» Task goal
Copy out the final stretch of the listing: the line that contains "VAD9735-001600" and all lines after it, exactly as they appear.

» Entries supplied

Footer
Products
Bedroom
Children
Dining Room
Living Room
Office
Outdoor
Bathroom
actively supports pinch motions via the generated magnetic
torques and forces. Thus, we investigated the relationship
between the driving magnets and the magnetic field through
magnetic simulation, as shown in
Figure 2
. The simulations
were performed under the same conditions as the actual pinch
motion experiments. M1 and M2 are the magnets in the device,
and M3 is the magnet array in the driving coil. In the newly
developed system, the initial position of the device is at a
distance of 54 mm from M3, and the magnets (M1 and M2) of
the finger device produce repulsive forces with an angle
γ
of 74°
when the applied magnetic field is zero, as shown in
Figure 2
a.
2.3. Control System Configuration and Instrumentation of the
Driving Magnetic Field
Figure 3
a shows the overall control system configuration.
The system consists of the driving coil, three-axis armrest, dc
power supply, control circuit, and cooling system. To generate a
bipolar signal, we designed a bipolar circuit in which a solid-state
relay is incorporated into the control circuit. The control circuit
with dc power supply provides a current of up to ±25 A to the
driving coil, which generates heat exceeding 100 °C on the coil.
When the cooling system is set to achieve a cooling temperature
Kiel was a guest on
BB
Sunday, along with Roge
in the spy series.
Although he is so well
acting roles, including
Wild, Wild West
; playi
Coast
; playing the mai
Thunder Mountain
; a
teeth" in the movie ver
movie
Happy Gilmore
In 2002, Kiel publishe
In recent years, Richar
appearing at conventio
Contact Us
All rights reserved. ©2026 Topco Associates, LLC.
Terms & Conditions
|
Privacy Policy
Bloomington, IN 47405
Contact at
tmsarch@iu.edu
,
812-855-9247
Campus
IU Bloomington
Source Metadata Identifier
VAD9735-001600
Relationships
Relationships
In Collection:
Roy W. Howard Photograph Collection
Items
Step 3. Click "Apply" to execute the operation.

» Result
VAD9735-001600
Relationships
Relationships
In Collection:
Roy W. Howard Photograph Collection
Items
Step 3. Click "Apply" to execute the operation.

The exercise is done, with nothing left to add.